DATA EXCERPT: Begin

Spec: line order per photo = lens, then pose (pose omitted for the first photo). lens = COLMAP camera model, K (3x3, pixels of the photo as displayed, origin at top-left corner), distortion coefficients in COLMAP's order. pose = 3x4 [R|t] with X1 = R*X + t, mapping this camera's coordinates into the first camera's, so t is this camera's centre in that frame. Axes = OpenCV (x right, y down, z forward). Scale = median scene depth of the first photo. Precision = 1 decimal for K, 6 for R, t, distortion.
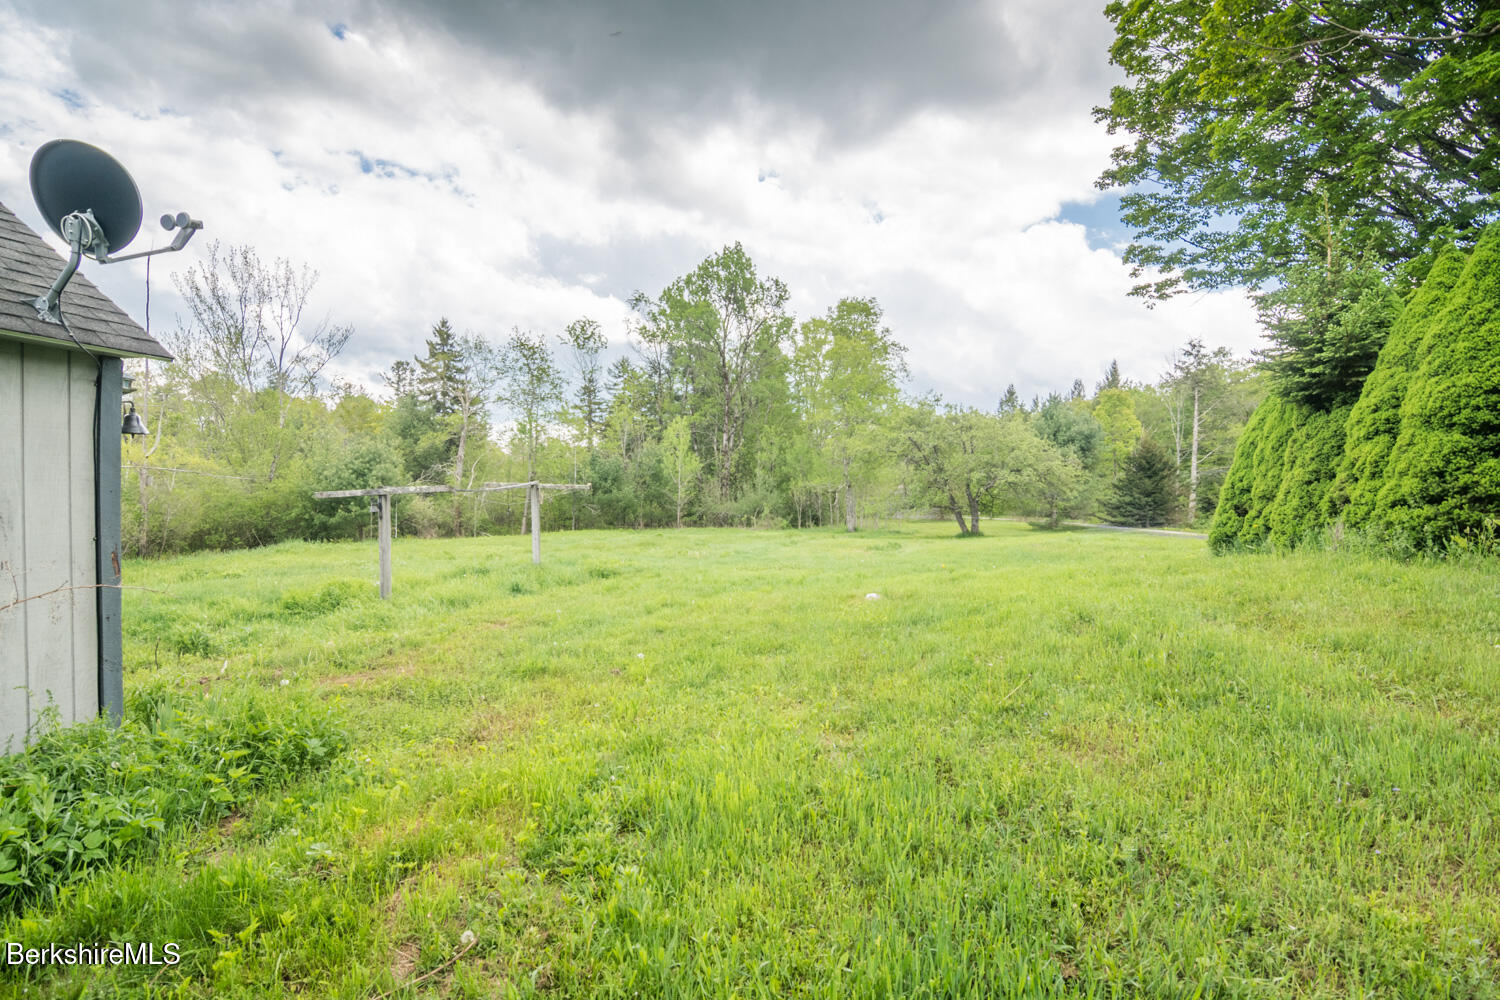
lens RADIAL K [[718.1, 0, 748.0], [0, 718.1, 496.0], [0, 0, 1]] dist [-0.020859, -0.001230]
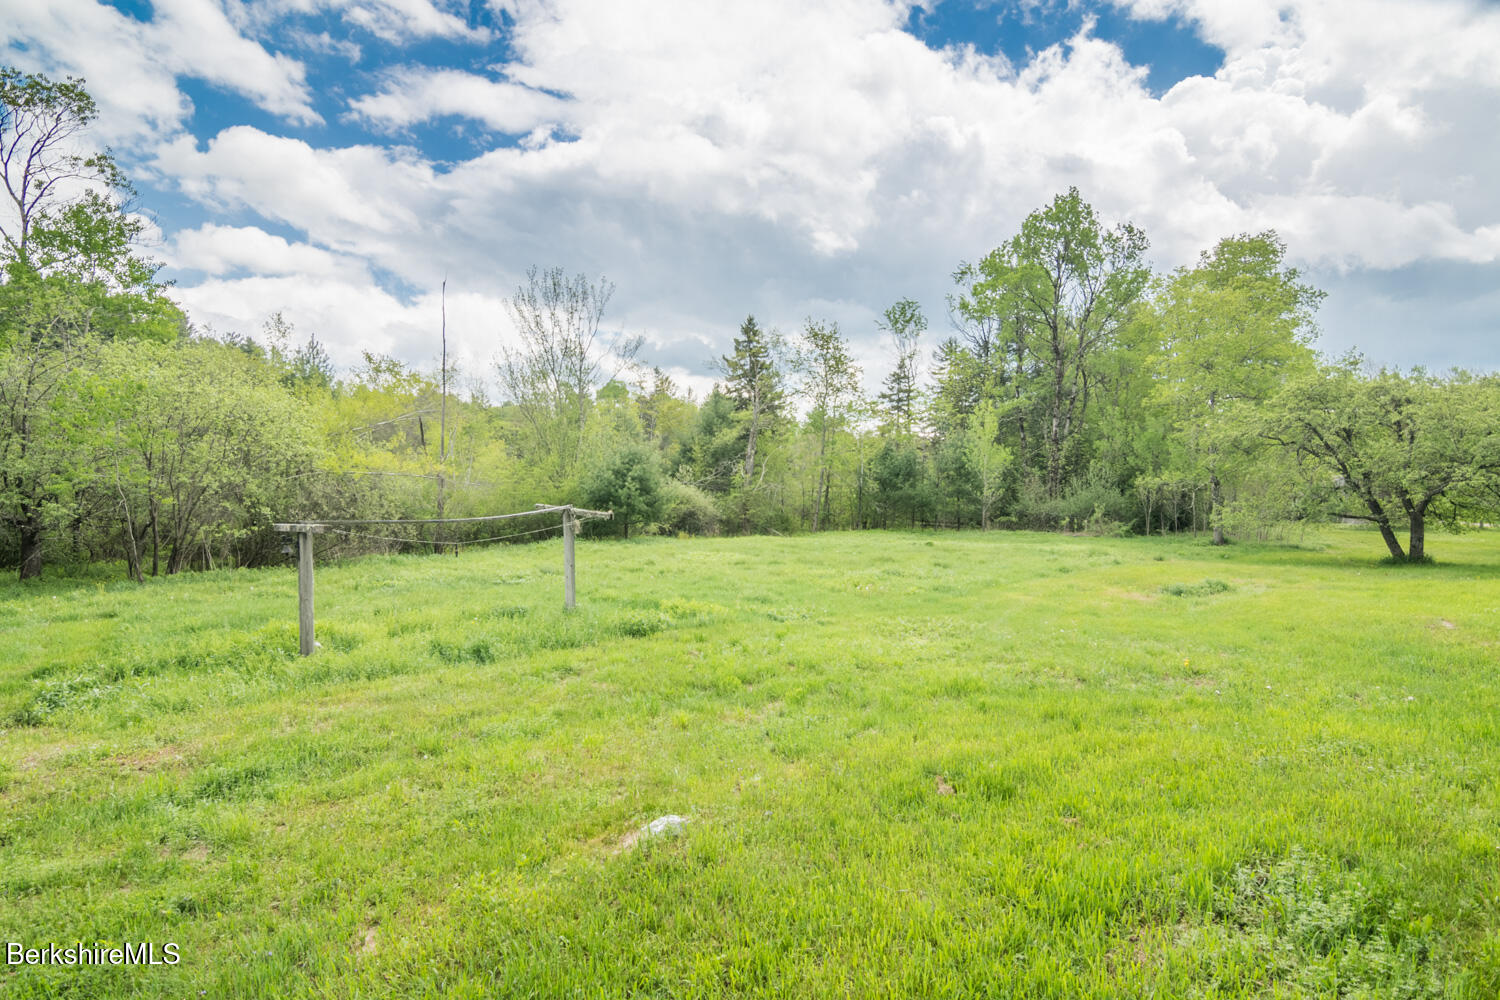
lens RADIAL K [[718.1, 0, 750.8], [0, 718.1, 498.3], [0, 0, 1]] dist [-0.020859, -0.001230]
pose [[0.875641, 0.017051, -0.482662, 0.067632], [-0.006233, 0.999692, 0.024008, -0.012268], [0.482923, -0.018014, 0.875478, 0.095539]]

DATA EXCERPT: End

*TASK ITEM*: Reproduce the material above with "image" put in place of every "photo" and nothing else changed. Leave out the pictures.

*TASK SOLUTION*:
Spec: line order per image = lens, then pose (pose omitted for the first image). lens = COLMAP camera model, K (3x3, pixels of the image as displayed, origin at top-left corner), distortion coefficients in COLMAP's order. pose = 3x4 [R|t] with X1 = R*X + t, mapping this camera's coordinates into the first camera's, so t is this camera's centre in that frame. Axes = OpenCV (x right, y down, z forward). Scale = median scene depth of the first image. Precision = 1 decimal for K, 6 for R, t, distortion.
lens RADIAL K [[718.1, 0, 748.0], [0, 718.1, 496.0], [0, 0, 1]] dist [-0.020859, -0.001230]
lens RADIAL K [[718.1, 0, 750.8], [0, 718.1, 498.3], [0, 0, 1]] dist [-0.020859, -0.001230]
pose [[0.875641, 0.017051, -0.482662, 0.067632], [-0.006233, 0.999692, 0.024008, -0.012268], [0.482923, -0.018014, 0.875478, 0.095539]]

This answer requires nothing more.